§ **Saved entries**:
☆ ☆ ☆
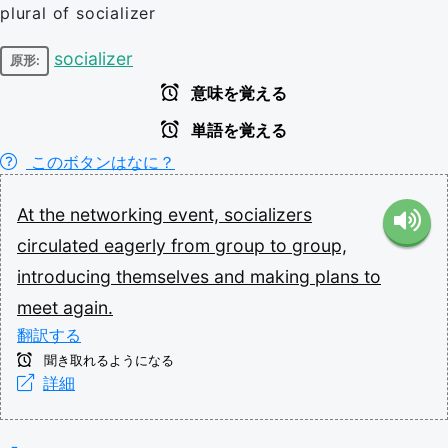
plural of socializer
socializer
原形:
意味を覚える
単語を覚える
このボタンはなに？
At
the
networking
event,
socializers
circulated
eagerly
from
group
to
group,
introducing
themselves
and
making
plans
to
meet
again.
翻訳する
聞き取れるようになる
詳細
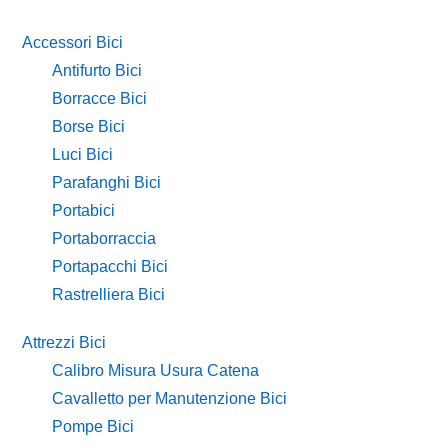
Accessori Bici
Antifurto Bici
Borracce Bici
Borse Bici
Luci Bici
Parafanghi Bici
Portabici
Portaborraccia
Portapacchi Bici
Rastrelliera Bici
Attrezzi Bici
Calibro Misura Usura Catena
Cavalletto per Manutenzione Bici
Pompe Bici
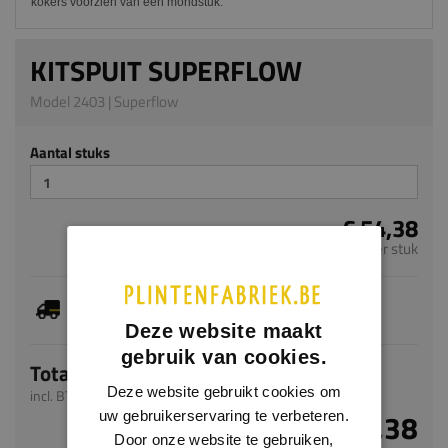
kokers voorzien van een mondstuk.
KITSPUIT SUPERFLOW
Model 2403 | Superflow
Aantal stuks
€ 54,38
per stuk
Dit artikel is voorradig, de verwachte levertijd
bedraagt 1-3 werkdagen
Deze website maakt
gebruik van cookies.
Totaal
Deze website gebruikt cookies om
incl. BTW
€ 54,38
uw gebruikerservaring te verbeteren.
Door onze website te gebruiken,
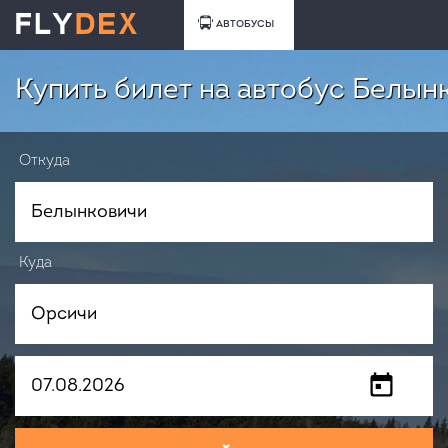
АВТОБУСЫ
Купить билет на автобус Белын
Откуда
Куда
Когда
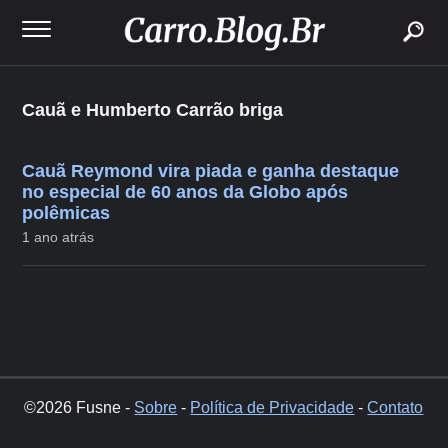
buscar
Cauã e Humberto Carrão briga
Cauã Reymond vira piada e ganha destaque
no especial de 60 anos da Globo após
polêmicas
1 ano atrás
©2026 Fusne -
Sobre
-
Política de Privacidade
-
Contato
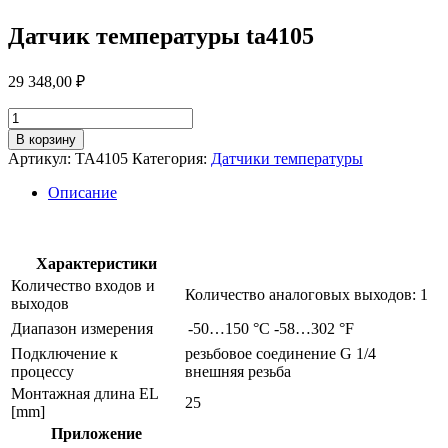
Датчик температуры ta4105
29 348,00
₽
Количество
товара
В корзину
Датчик
Артикул:
TA4105
Категория:
Датчики температуры
температуры
ta4105
Описание
Характеристики
Количество входов и
Количество аналоговых выходов: 1
выходов
Диапазон измерения
-50…150 °C
-58…302 °F
Подключение к
резьбовое соединение G 1/4
процессу
внешняя резьба
Монтажная длина EL
25
[mm]
Приложение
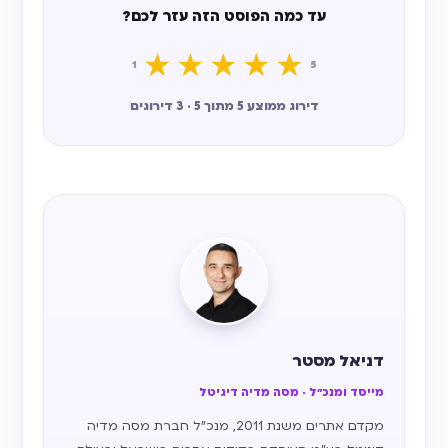
עד כמה הפוסט הזה עזר לכם?
★
★
★
★
★
1
5
דירוג ממוצע 5 מתוך 5 · 3 דירוגים
דניאל מסטר
מייסד ומנכ״ל · מסה מדיה דיגיטל
מקדם אתרים משנת 2011, מנכ״ל חברת מסה מדיה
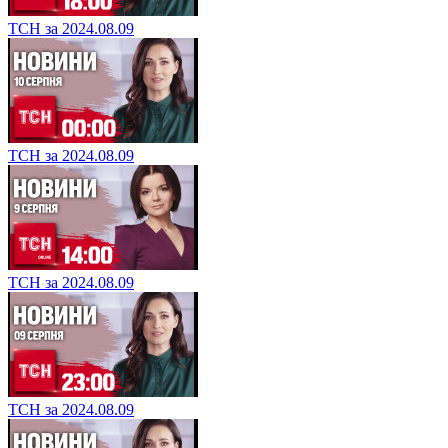
ТСН за 2024.08.09
ТСН за 2024.08.09
ТСН за 2024.08.09
ТСН за 2024.08.09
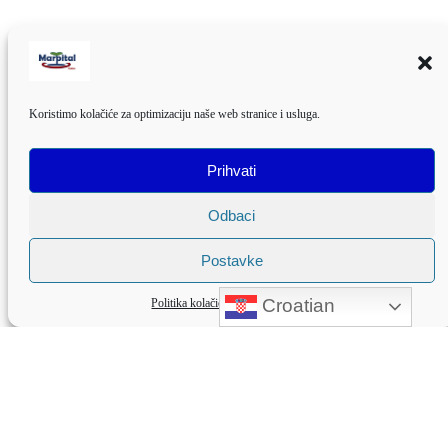
Koristimo kolačiće za optimizaciju naše web stranice i usluga.
Prihvati
Odbaci
Postavke
Croatian
Politika kolačića
Zaštita privatnosti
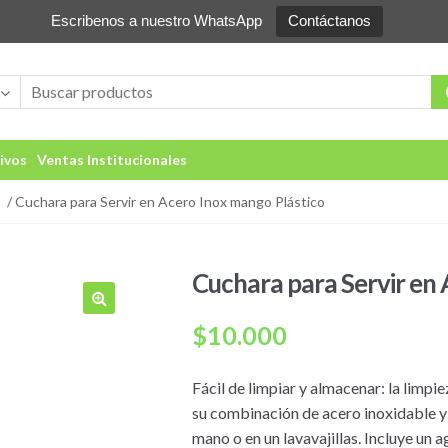
Escribenos a nuestro WhatsApp
Contáctanos
ivos
Ventas Institucionales
/ Cuchara para Servir en Acero Inox mango Plástico
Cuchara para Servir en
🔍
$
10.000
Fácil de limpiar y almacenar: la limpi
su combinación de acero inoxidable y m
mano o en un lavavajillas. Incluye un 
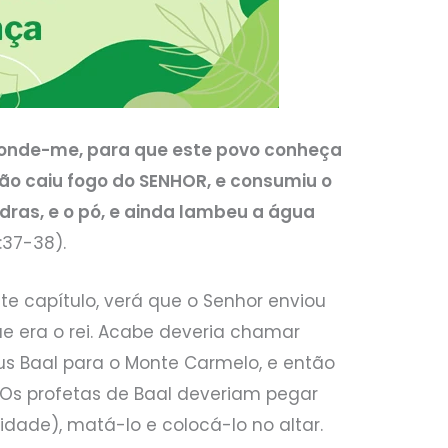
onde-me, para que este povo conheça
ão caiu fogo do SENHOR, e consumiu o
edras, e o pó, e ainda lambeu a água
8:37-38).
ste capítulo, verá que o Senhor enviou
ue era o rei. Acabe deveria chamar
eus Baal para o Monte Carmelo, e então
. Os profetas de Baal deveriam pegar
dade), matá-lo e colocá-lo no altar.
☆ ☆ ☆
§ **What you are asked to do**: Each line above should be written out again exactly, without any image.

§ **Task result**:
plural of socializer
socializer
原形:
意味を覚える
単語を覚える
このボタンはなに？
At
the
networking
event,
socializers
circulated
eagerly
from
group
to
group,
introducing
themselves
and
making
plans
to
meet
again.
翻訳する
聞き取れるようになる
詳細
Accessori Bici
Antifurto Bici
Borracce Bici
Borse Bici
Luci Bici
Parafanghi Bici
Portabici
Portaborraccia
Portapacchi Bici
Rastrelliera Bici
Attrezzi Bici
Calibro Misura Usura Catena
Cavalletto per Manutenzione Bici
Pompe Bici
kokers voorzien van een mondstuk.
KITSPUIT SUPERFLOW
Model 2403 | Superflow
Aantal stuks
€ 54,38
per stuk
Dit artikel is voorradig, de verwachte levertijd
bedraagt 1-3 werkdagen
Deze website maakt
gebruik van cookies.
Totaal
Deze website gebruikt cookies om
incl. BTW
€ 54,38
uw gebruikerservaring te verbeteren.
Door onze website te gebruiken,
АВТОБУСЫ
Купить билет на автобус Белын
Откуда
Куда
Когда
buscar
Cauã e Humberto Carrão briga
Cauã Reymond vira piada e ganha destaque
no especial de 60 anos da Globo após
polêmicas
1 ano atrás
©2026 Fusne -
Sobre
-
Política de Privacidade
-
Contato
Датчик температуры ta4105
29 348,00
₽
Количество
товара
В корзину
Датчик
Артикул:
TA4105
Категория:
Датчики температуры
температуры
ta4105
Описание
Характеристики
Количество входов и
Количество аналоговых выходов: 1
выходов
Диапазон измерения
-50…150 °C
-58…302 °F
Подключение к
резьбовое соединение G 1/4
процессу
внешняя резьба
Монтажная длина EL
25
[mm]
Приложение
עד כמה הפוסט הזה עזר לכם?
★
★
★
★
★
1
5
דירוג ממוצע 5 מתוך 5 · 3 דירוגים
דניאל מסטר
מייסד ומנכ״ל · מסה מדיה דיגיטל
מקדם אתרים משנת 2011, מנכ״ל חברת מסה מדיה
ТСН за 2024.08.09
ТСН за 2024.08.09
ТСН за 2024.08.09
ТСН за 2024.08.09
Koristimo kolačiće za optimizaciju naše web stranice i usluga.
Prihvati
Odbaci
Postavke
Croatian
Politika kolačića
Zaštita privatnosti
Escribenos a nuestro WhatsApp
Contáctanos
ivos
Ventas Institucionales
/ Cuchara para Servir en Acero Inox mango Plástico
Cuchara para Servir en
🔍
$
10.000
Fácil de limpiar y almacenar: la limpi
su combinación de acero inoxidable y m
mano o en un lavavajillas. Incluye un 
onde-me, para que este povo conheça
ão caiu fogo do SENHOR, e consumiu o
edras, e o pó, e ainda lambeu a água
8:37-38).
ste capítulo, verá que o Senhor enviou
ue era o rei. Acabe deveria chamar
eus Baal para o Monte Carmelo, e então
. Os profetas de Baal deveriam pegar
dade), matá-lo e colocá-lo no altar.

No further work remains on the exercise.